Devo dire però che queste beghe fra prime donne mi hanno cordialmente stufato. Ci metto volentieri un bel CHISSENEFREGA sopra e non ne parlo più.

Napoli e ancora spazzatura. 8/settembre/2008

Mi è capitato di vedere la prima puntata di Ballarò. Come sempre D'Alema è riuscito a infastidirmi: anziché contestare i meriti del governo Berlusconi, sembrava volesse arrogarsene la paternità. Per esempio, sulla spazzatura a Napoli anziché dire che Berlusconi non ha risolto proprio niente, sosteneva che il merito della riuscita era in realtà del governo Prodi!! Eppure gli sarebbe bastato fare un giro per i blog o youtube (non dico per Napoli, non sia mai che i politici scendano in strada a verificare di persona!) per rendersi conto di come stanno davvero le cose.
Volevo postare il video del discorso di D'ALema a Ballarò, ma non ci sono riuscito. Potete consultarlo facilmente sul sito della trasmissione (le affermazioni di D'Alema sono subito all'inizio, non serve sentirlo tutto). Questo è il link: http://www.rai.tv/mpplaymedia/0,,RaiTre-Ballaro%5E17%5E126320,00.html#
Confrontate quello che dice l'ex ministro con questo video che traggo da youtube...

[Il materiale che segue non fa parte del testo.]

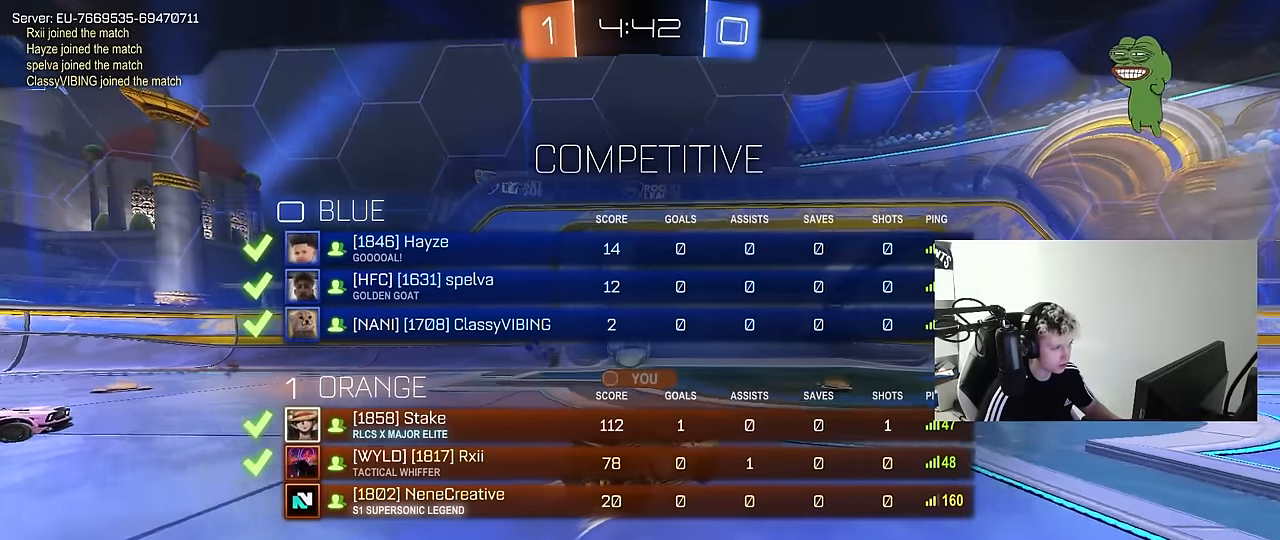
{"keys": ["tab"], "mouse": ["right"], "mouse_move": "still", "events": [[84, "mouse_right", "up"], [184, "mouse_right", "down"], [317, "mouse_right", "up"], [400, "mouse_right", "down"]]}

mercoledì 10 settembre 2008

martedì 9 settembre 2008

Saviano al Festival della letteratura

Pare che sia in atto contro Saviano, l'autore di Gomorra, quell'operazione di revisione e isolamento che in passato non ha prodotto mai nulla di buono per chi ne è stato vittima. A Casal di Principe prende piede l'idea camorrista che il libro sia un cumulo di menzogne che screditano il paese. La parente di un boss ha reso una pubblica intervista televisiva in cui chiedeva che cosa gli abitanti di Casale hanno fatto a Saviano (gli hanno violentato la ragazza?) per meritare di essere infangati presso l'opinione pubblica. Lui, com'è nel suo stile, ha accettato la sfida e rilanciato, dal palco del Festival della Letteratura di Mantova. Trovo giusto e doveroso che l'opinione pubblica in questione non lo lasci solo in questo momento, perciò posto sul blog il video del suo intervento che traggo dal sito di rainews24.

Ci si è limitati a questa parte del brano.